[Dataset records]
-- start --

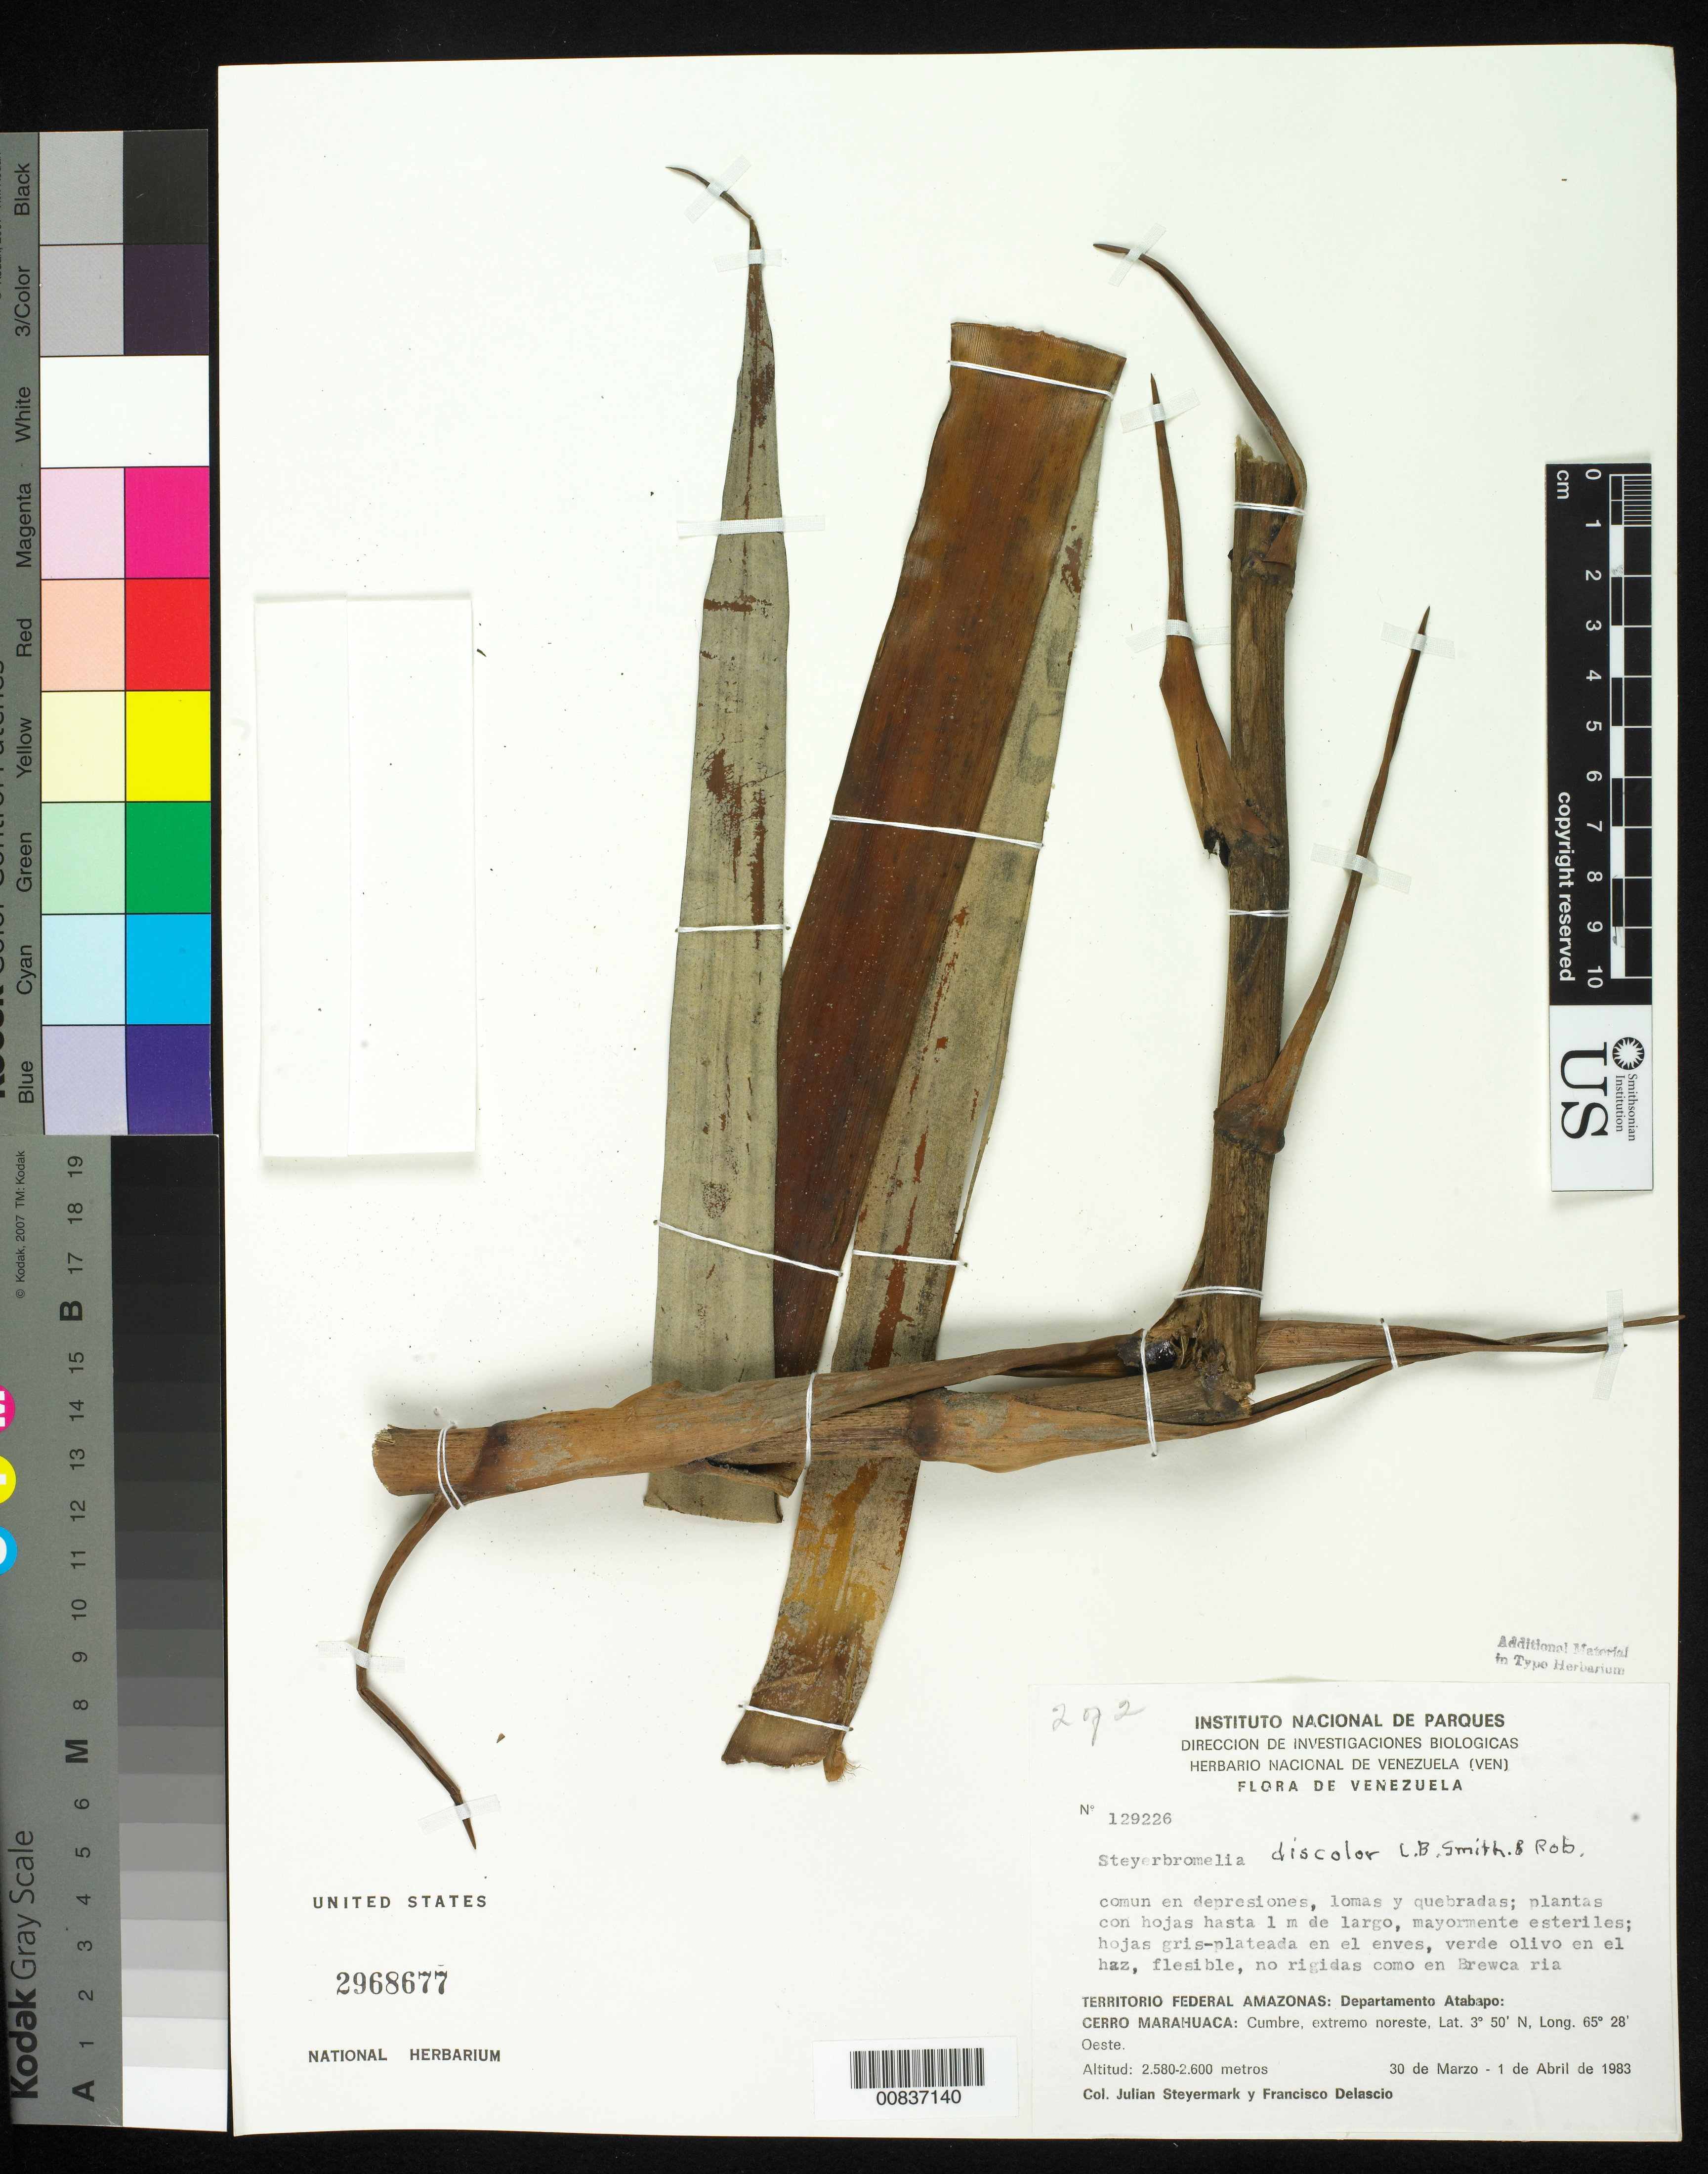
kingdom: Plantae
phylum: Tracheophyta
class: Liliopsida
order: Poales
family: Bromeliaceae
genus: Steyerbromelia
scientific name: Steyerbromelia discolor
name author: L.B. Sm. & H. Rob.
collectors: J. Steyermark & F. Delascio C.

-- end --

Reproduce every line of the records above word for word, leaving out the pictures.

kingdom: Plantae
phylum: Tracheophyta
class: Liliopsida
order: Poales
family: Bromeliaceae
genus: Steyerbromelia
scientific name: Steyerbromelia discolor
name author: L.B. Sm. & H. Rob.
collectors: J. Steyermark & F. Delascio C.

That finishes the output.